→ **Selected text**:
________________
If it helps, many many binary types begin with a magic numbers. Here is a list of file signatures.

Shane C. Mason
+2  A: 

Here's a suggestion that uses the Unix file command:

import re
import subprocess

def istext(path):
    return (re.search(r':.* text',
                      subprocess.Popen(["file", '-L', path], 
                                       stdout=subprocess.PIPE).stdout.read())
            is not None)

Example usage:

>>> istext('/etc/motd') 
True
>>> istext('/vmlinuz') 
False
>>> open('/tmp/japanese').read()
'\xe3\x81\x93\xe3\x82\x8c\xe3\x81\xaf\xe3\x80\x81\xe3\x81\xbf\xe3\x81\x9a\xe3\x81\x8c\xe3\x82\x81\xe5\xba\xa7\xe3\x81\xae\xe6\x99\x82\xe4\xbb\xa3\xe3\x81\xae\xe5\xb9\x95\xe9\x96\x8b\xe3\x81\x91\xe3\x80\x82\n'
>>> istext('/tmp/japanese') # works on UTF-8
True

It has the downsides of not being portable to Windows (unless you have something like the file command there), and having to spawn an external process for each file, which might not be palatable.

Jacob Gabrielson
+1  A: 

If you're not on Windows, you can use Python Magic to determine the filetype. Then you can check if it is a text/ mime type.

Kamil Kisiel
A: 

Try this:

def is_binary(filename):
    """Return true if the given filename is binary.
    @raise EnvironmentError: if the file does not exist or cannot be accessed.
    @attention: found @ http://bytes.com/topic/python/answers/21222-determine-file-type-binary-text on 6/08/2010
    @author: Trent Mick <[email protected]>
    @author: Jorge Orpinel <[email protected]>"""
    fin = open(filename, 'rb')
    try:
        CHUNKSIZE = 1024
        while 1:
            chunk = fin.read(CHUNKSIZE)
            if '\0' in chunk: # found null byte
                return True
            if len(chunk) < CHUNKSIZE:
                break # done
    # A-wooo! Mira, python no necesita el "except:". Achis... Que listo es.
    finally:
        fin.close()

    return False
Jorge Orpinel
-1 defines "binary" as containing a zero byte. Will classify UTF-16-encoded text files as "binary".
John Machin
Thanks @John Machin
Jorge Orpinel
@John Machin: Interestingly, `git diff` actually [works this way](http://git.kernel.org/?p=git/git.git;a=blob;f=xdiff-interface.c;h=e1e054e4d982de30d8a9c8c4109c6d62448f62a9;hb=HEAD#l240), and sure enough, it detects UTF-16 files as binary.
________________
→ **Data lines**:
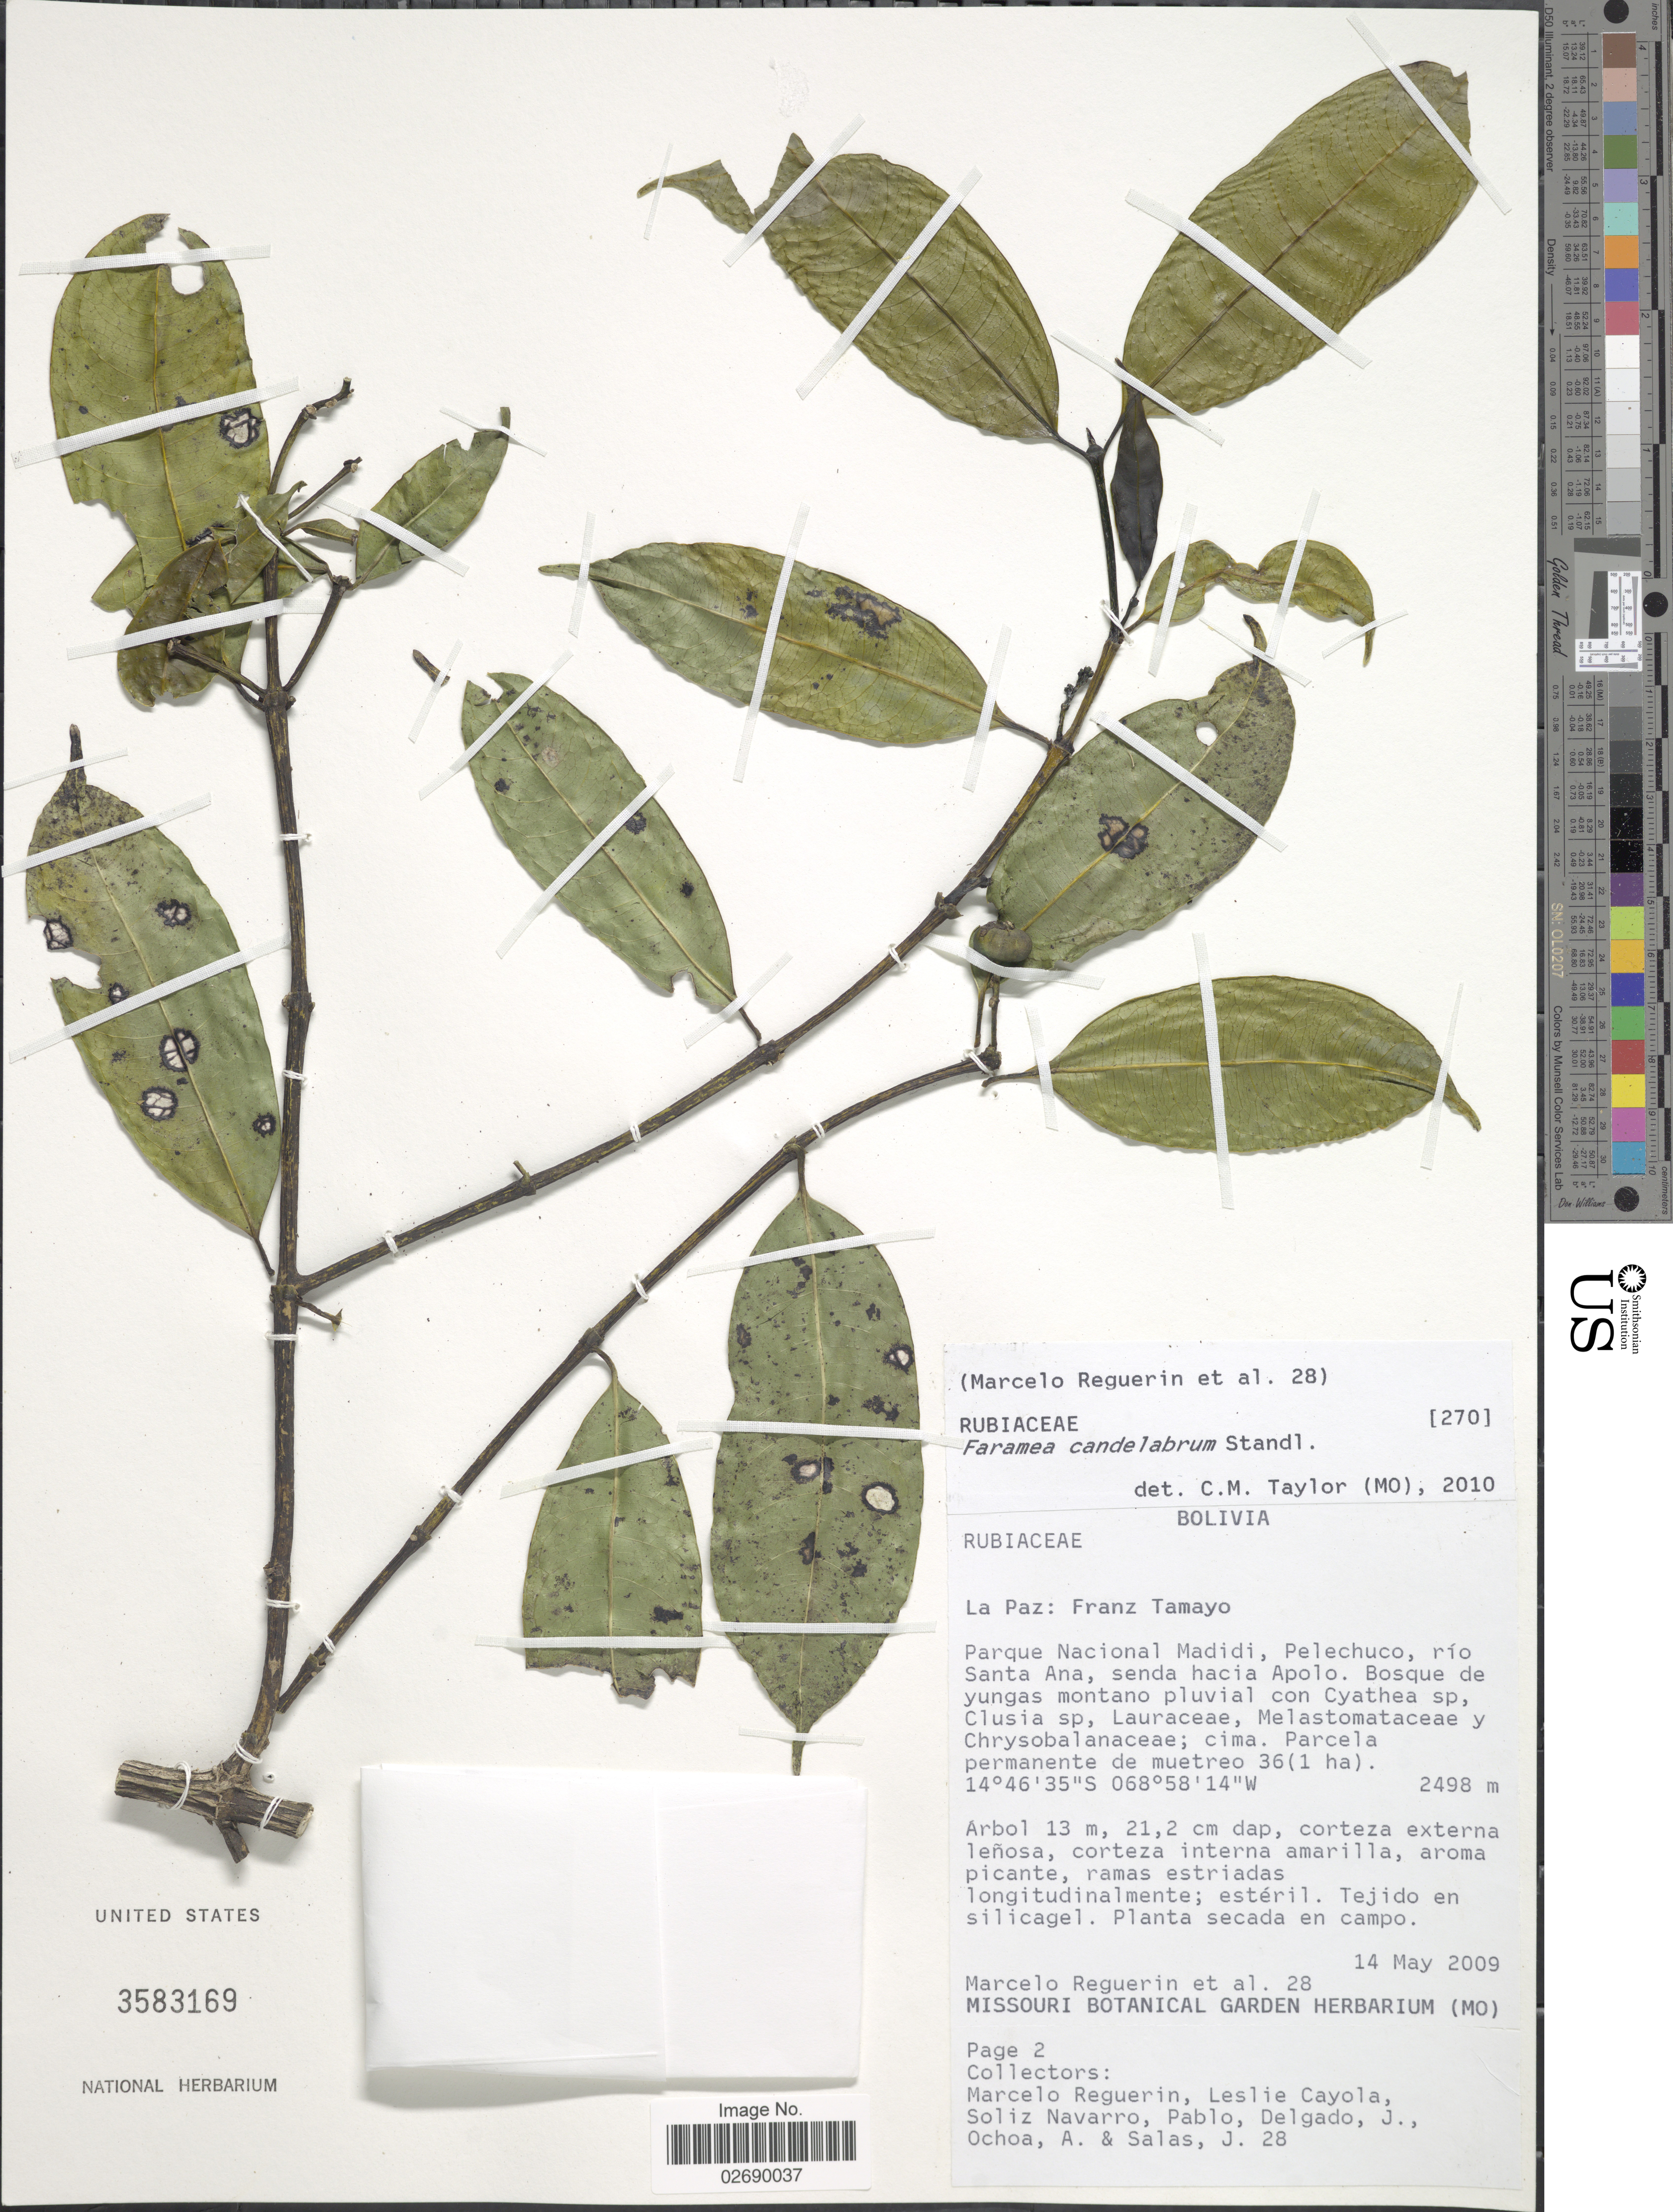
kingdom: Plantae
________________
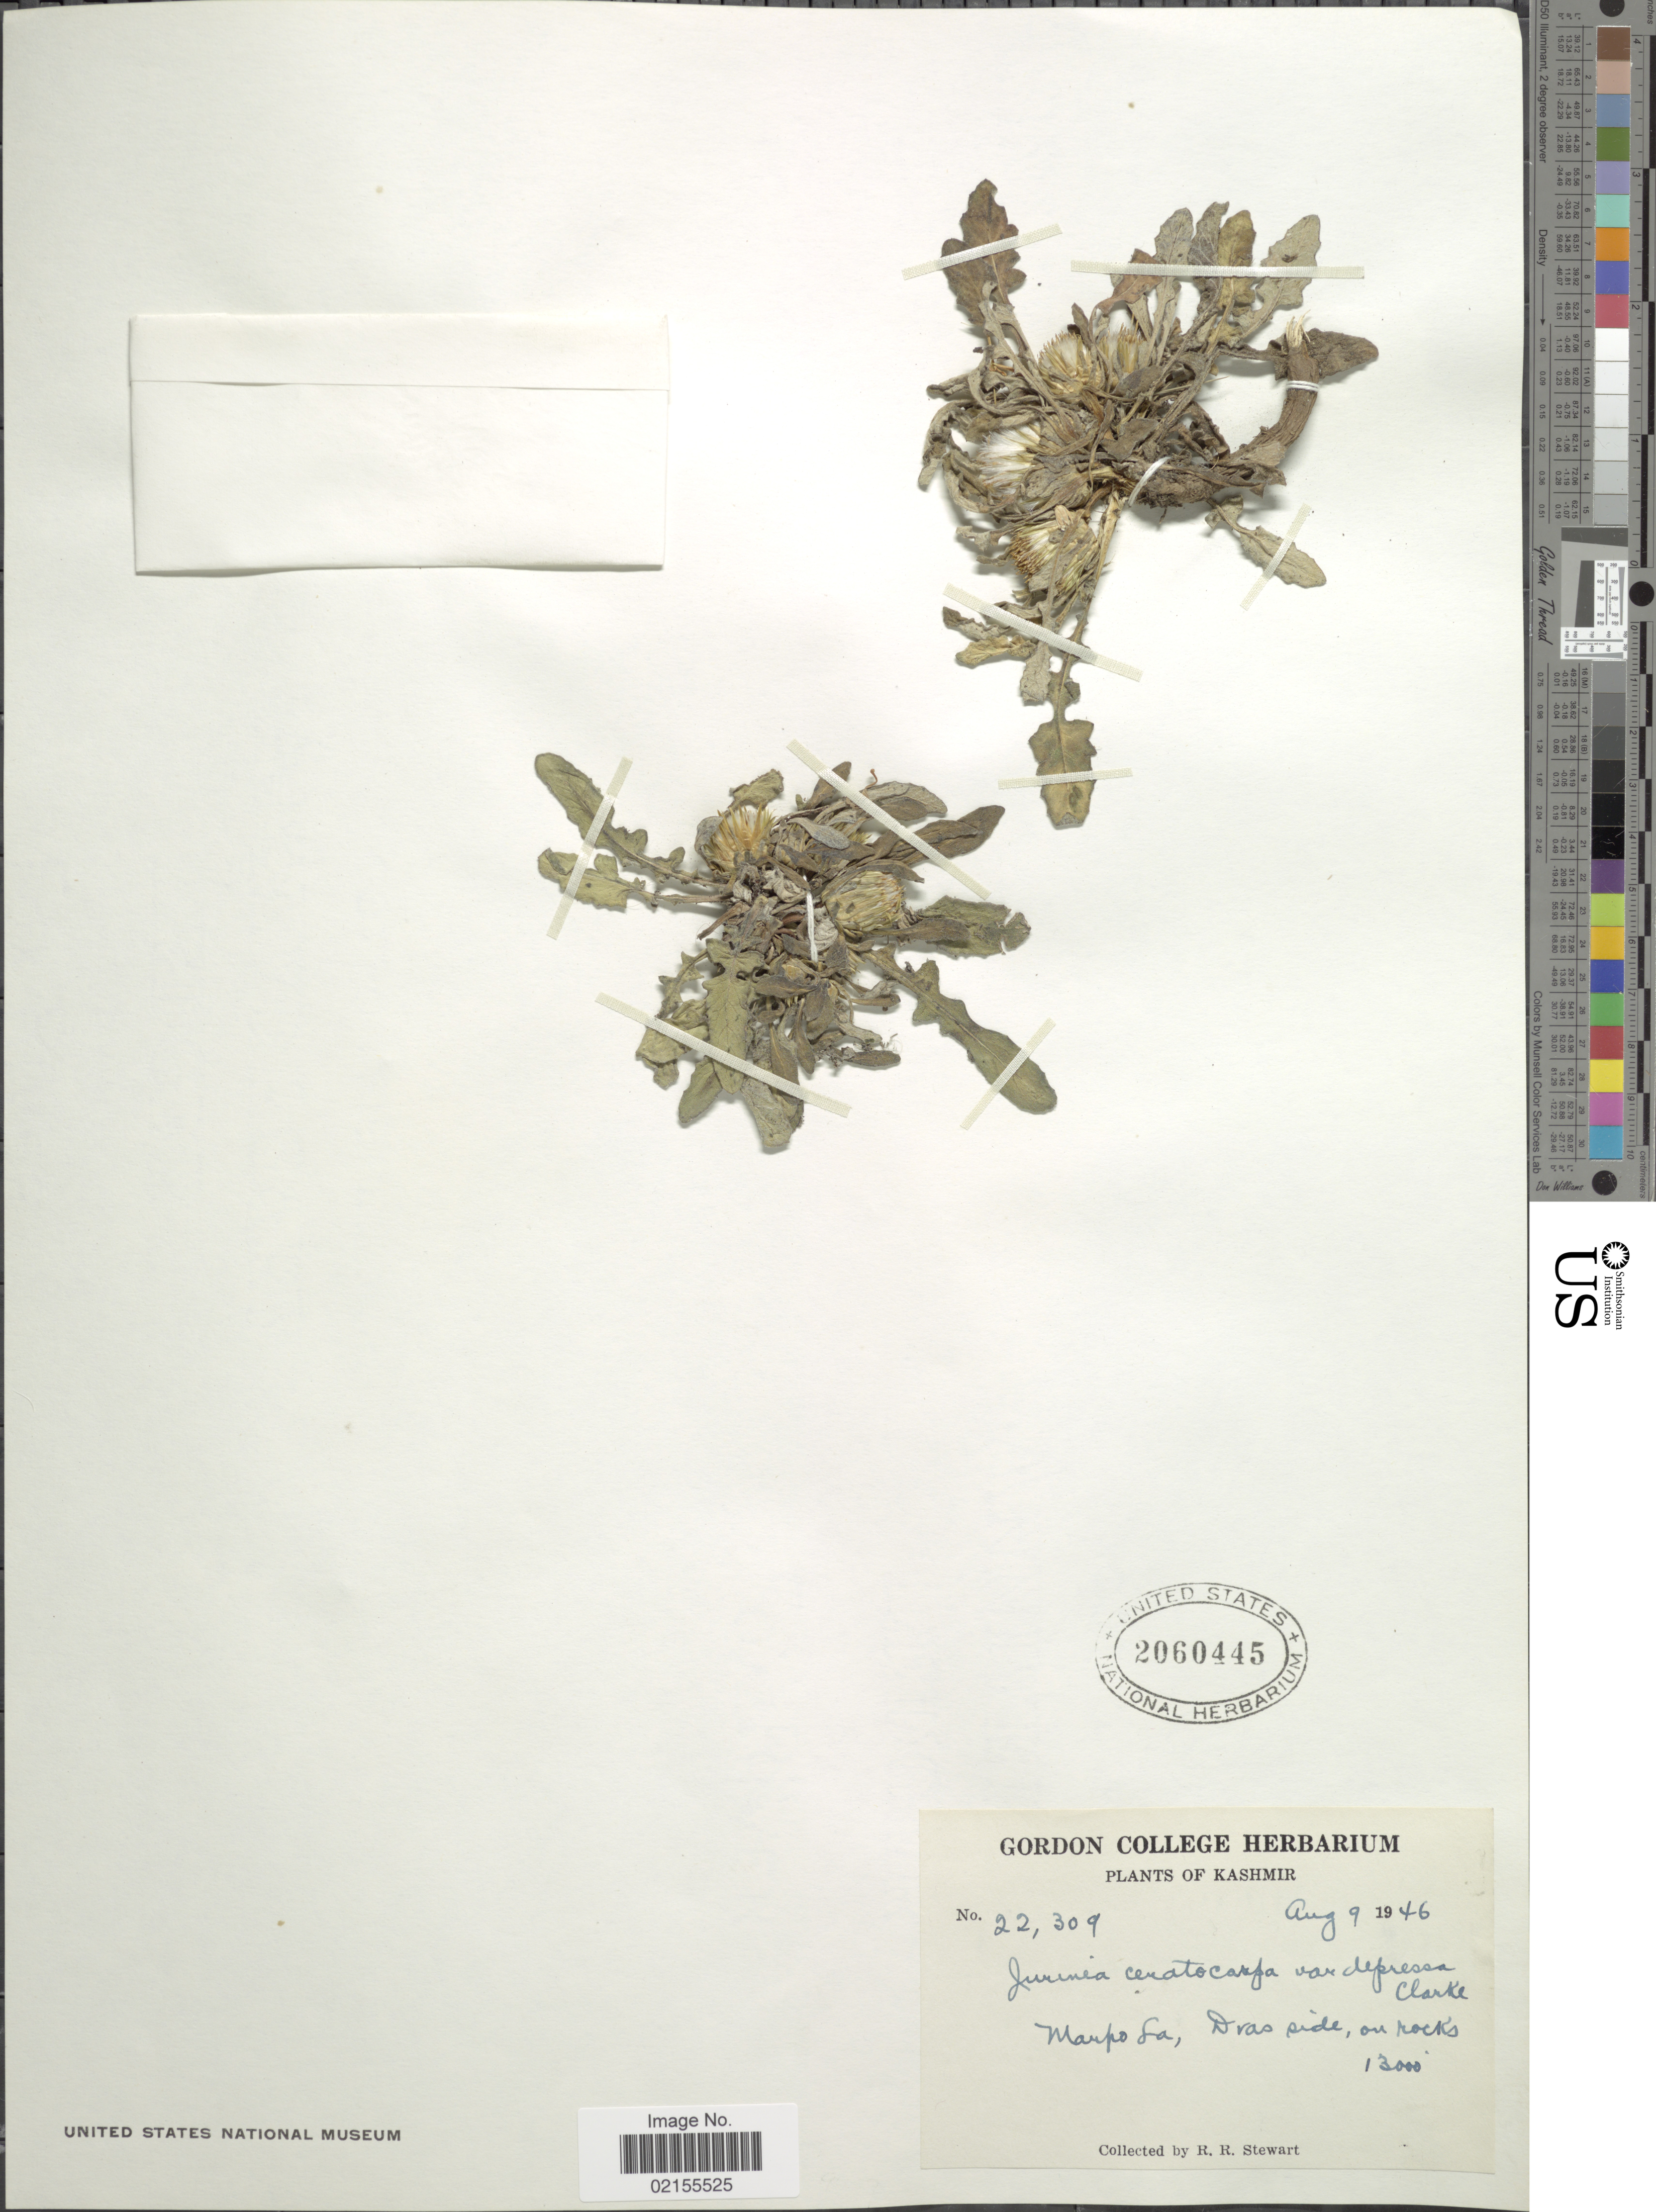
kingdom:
________________
Pick up the thread on telling binary files from text files and continue it past its last line.

→ **Result**:
intuited
Hunh.. GNU `diff` also works this way. It has similar issues with UTF-16 files. `file` does correctly detect the same files as UTF-16 text. I haven't checked out `grep` 's code, but it too detects UTF-16 files as binary.
intuited
A: 

I guess that the best solution is to use the guess_type function. It holds a list with several mimetypes and you can also include your own types. Here come the script that I did to solve my problem:

from mimetypes import guess_type
from mimetypes import add_type

def __init__(self):
        self.__addMimeTypes()

def __addMimeTypes(self):
        add_type("text/plain",".properties")

def __listDir(self,path):
        try:
            return listdir(path)
        except IOError:
            print ("The directory {0} could not be accessed".format(path))

def getTextFiles(self, path):
        asciiFiles = []
        for files in self.__listDir(path):
            if guess_type(files)[0].split("/")[0] == "text":
                asciiFiles.append(files)
        try:
            return asciiFiles
        except NameError:
            print ("No text files in directory: {0}".format(path))
        finally:
            del asciiFiles

It is inside of a Class, as you can see based on the ustructure of the code. But you can pretty much change the things you want to implement it inside your application. It`s quite simple to use. The method getTextFiles returns a list object with all the text files that resides on the directory you pass in path variable.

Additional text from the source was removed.